Are you ready for your money to start taking care of you? If so, then this is where safety begins: the Emergency Fund. It crushes me to see how many families have little or no savings protecting them from misfortune. Just how bad is it? The 2009 MetLife "American Dream" survey suggests that 50 percent of us have less than one month's expenses saved for emergencies. Worse yet, 28 percent of respondents had less than two weeks' worth of expenses in savings. In a related 2008 survey, this one by the Consumer Federation of America suggests similar problems. While 71 percent of respondents said they have "sufficient emergency savings to pay for unexpected expenses like car repairs or a doctor visit," the broader (and much more difficult) topic of having a savings cushion of several months' worth of expenses was noticeably absent.

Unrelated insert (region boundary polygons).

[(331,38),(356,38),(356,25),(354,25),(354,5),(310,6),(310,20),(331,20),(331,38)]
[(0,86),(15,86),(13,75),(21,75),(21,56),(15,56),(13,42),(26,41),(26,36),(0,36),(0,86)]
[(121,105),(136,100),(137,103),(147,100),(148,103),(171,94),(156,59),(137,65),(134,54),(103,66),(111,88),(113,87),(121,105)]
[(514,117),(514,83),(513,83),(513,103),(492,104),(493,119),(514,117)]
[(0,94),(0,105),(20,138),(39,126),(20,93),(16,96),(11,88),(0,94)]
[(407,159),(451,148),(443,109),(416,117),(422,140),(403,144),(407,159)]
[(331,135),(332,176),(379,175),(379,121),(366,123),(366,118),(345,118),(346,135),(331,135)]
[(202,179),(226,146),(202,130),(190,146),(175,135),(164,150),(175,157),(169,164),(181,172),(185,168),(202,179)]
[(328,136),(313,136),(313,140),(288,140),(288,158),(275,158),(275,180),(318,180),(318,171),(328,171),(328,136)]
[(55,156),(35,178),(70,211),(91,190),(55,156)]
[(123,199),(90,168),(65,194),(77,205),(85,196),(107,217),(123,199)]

Your debt payoff plan is about getting yourself out of debt now, and doing it as quickly as possible. Your Emergency Fund, on the other hand, is about staying out of debt. It's the force-field you build around your life to keep the debt ghoulies out. A fully-funded Emergency Fund means freeing yourself from debt forever. Whether you call it an emergency fund"), contingency fund or safe and sound money, there is no one-size-fits-all here. Rather, the amount you keep in your E-fund must be an amount that makes sense for you. It will depend on whether you're already debt-free ... or loaded down with debt. It will depend on whether you have a single- or dual-income household. It will depend on what makes you feel secure.

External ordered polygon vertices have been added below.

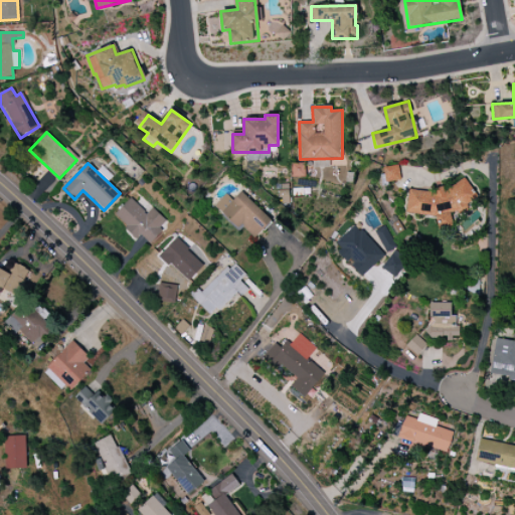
[(305,177),(306,163),(291,163),(291,177),(305,177)]
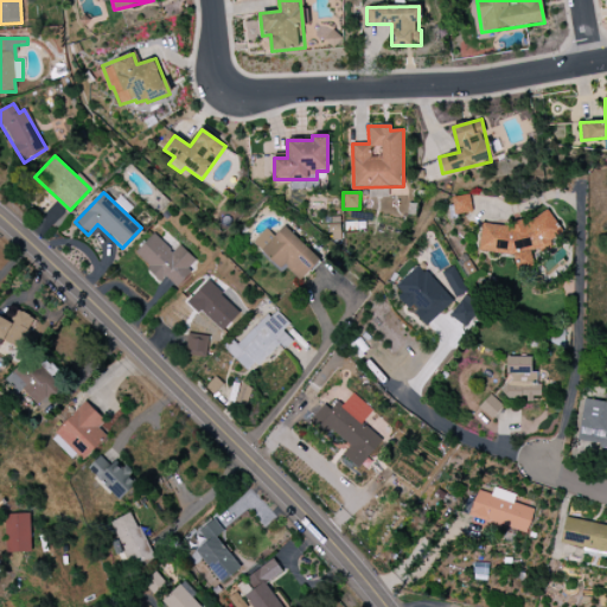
[(452,198),(454,215),(472,211),(468,195),(452,198)]
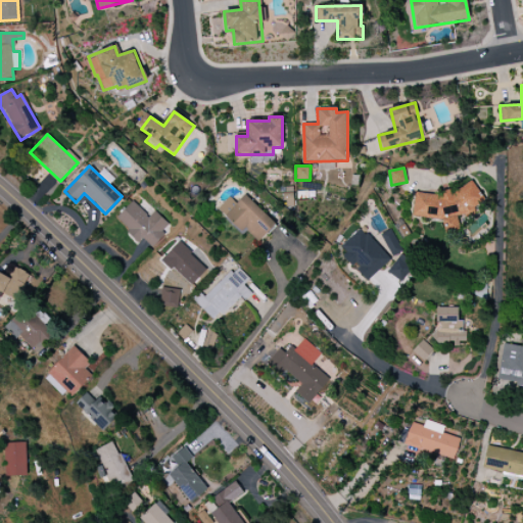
[(415,188),(413,214),(476,220),(478,194),(415,188)]
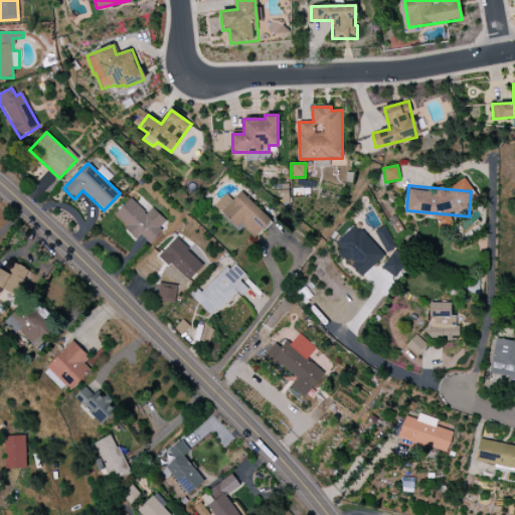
[(225,194),(214,205),(237,229),(241,225),(254,238),(272,222),(241,191),(232,201),(225,194)]
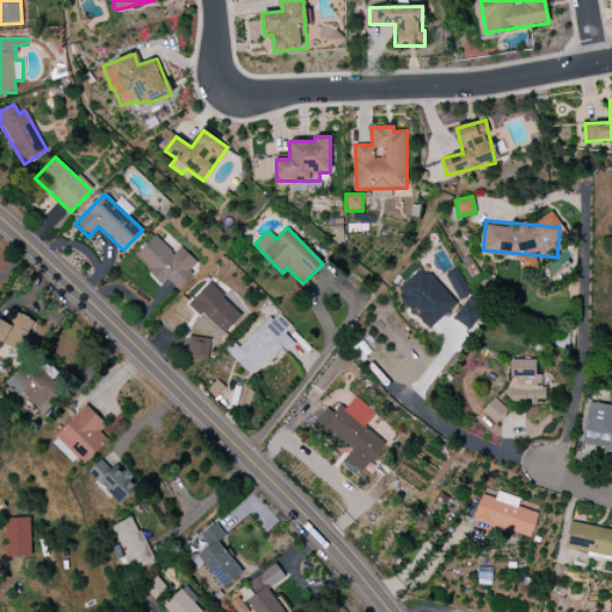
[(197,263),(181,248),(175,254),(154,236),(134,257),(164,283),(166,280),(178,291),(193,274),(189,271),(197,263)]
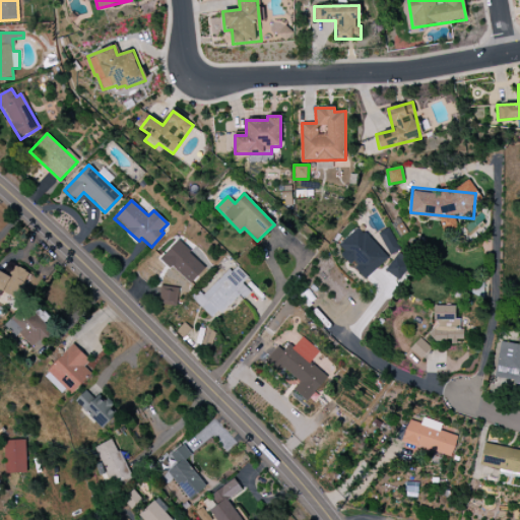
[(336,247),(353,265),(352,266),(365,279),(388,258),(359,226),(336,247)]
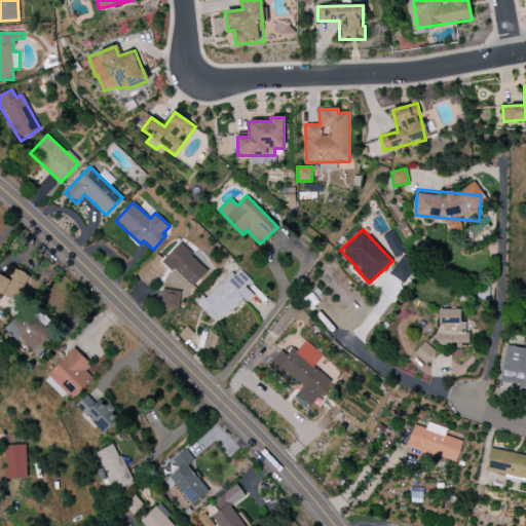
[(388,272),(403,284),(417,266),(387,242),(384,247),(400,259),(388,272)]
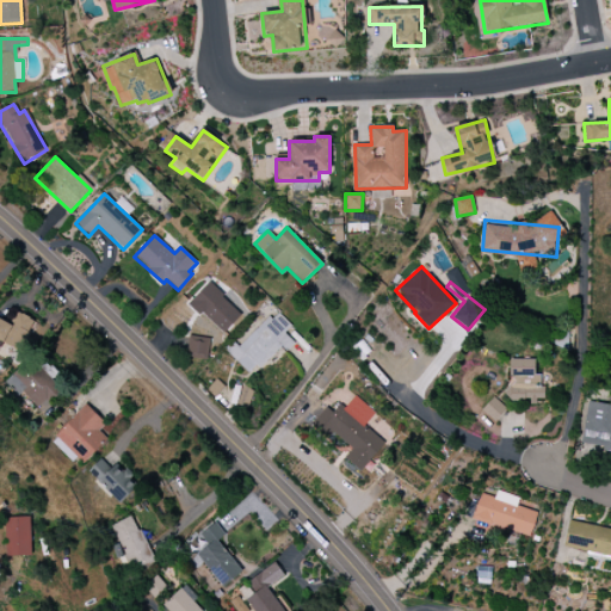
[(189,303),(223,335),(242,315),(208,283),(189,303)]
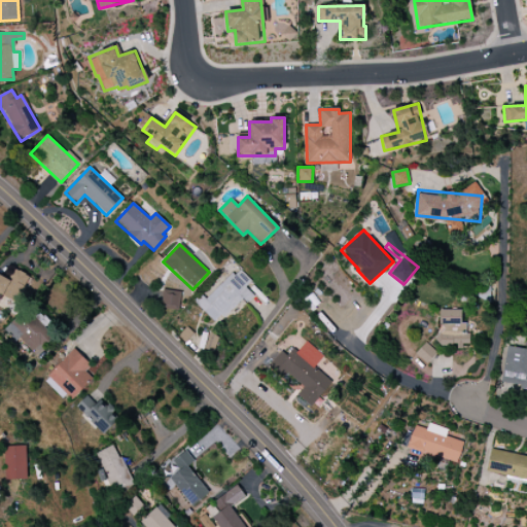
[(0,294),(19,304),(32,278),(14,269),(9,280),(0,275),(0,294)]
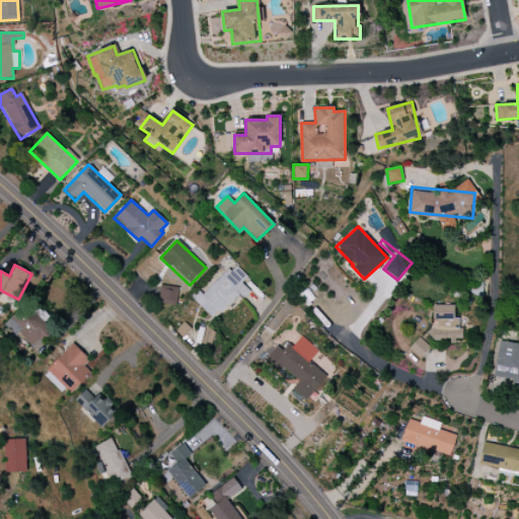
[(214,320),(246,288),(241,284),(247,278),(234,265),(203,296),(198,291),(191,297),(214,320)]
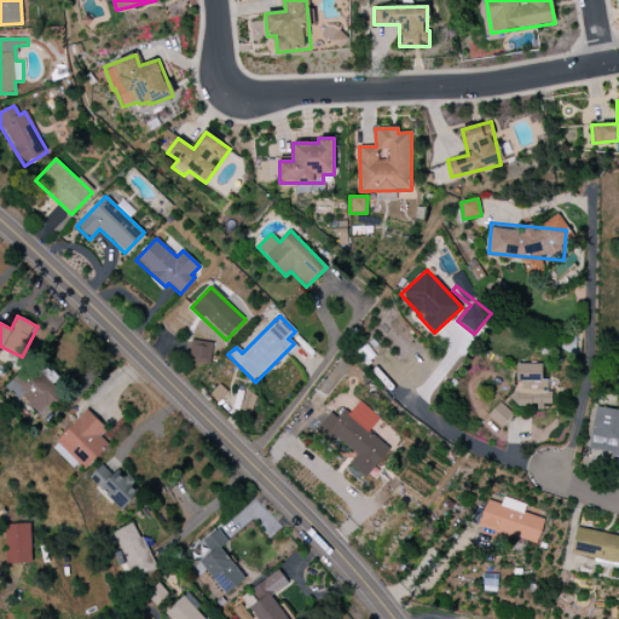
[(212,343),(191,341),(189,362),(209,364),(212,343)]
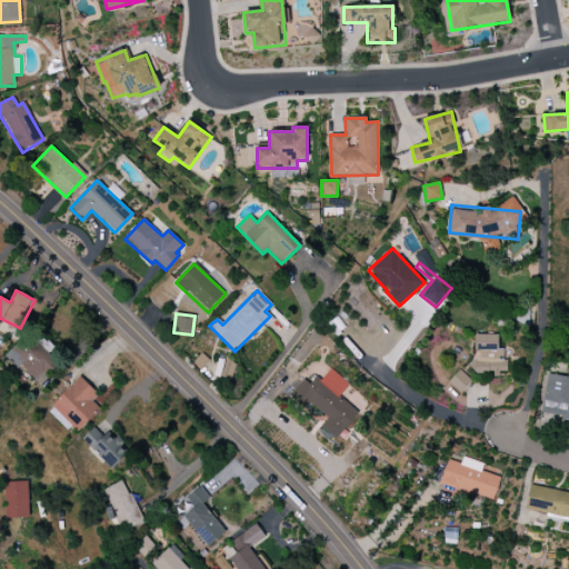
[(5,357),(16,370),(21,366),(35,381),(57,362),(31,333),(5,357)]
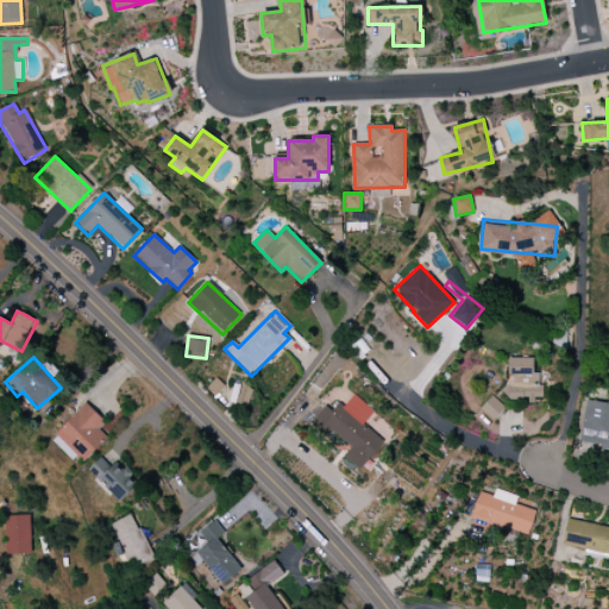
[(534,358),(509,358),(509,387),(506,387),(506,400),(528,400),(528,403),(541,403),(541,385),(535,385),(534,358)]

If you're smack in the middle of a messy debt pay down, for instance, it doesn't (usually) make much sense to keep a big pile of cash in savings. Why on earth would you want to clutch at money that earns you, say, 3 percent interest, when your balance sheet is clogged with debt that's costing you 8 ... 10 ... 12 percent or more? You're sending money straight out the front door. Yet lots of people do just that. The reasoning is easy enough: Having a chunk of cash in savings helps you feel secure. But if you're also carrying expensive debt (read: any interest-accruing debt other than perhaps mortgage debt), then that "security" you feel when you check your savings balances is largely an illusion.
But families do have a need for some savings behind them, whether they're in debt or not. If you're going to break the cycle of credit-card dependence, after all, you will need to have some money available for Life's little emergencies. Otherwise you'll turn to plastic again and again. You'll be just as dependent upon it as you ever were. What you need is a "beginner" Emergency Fund.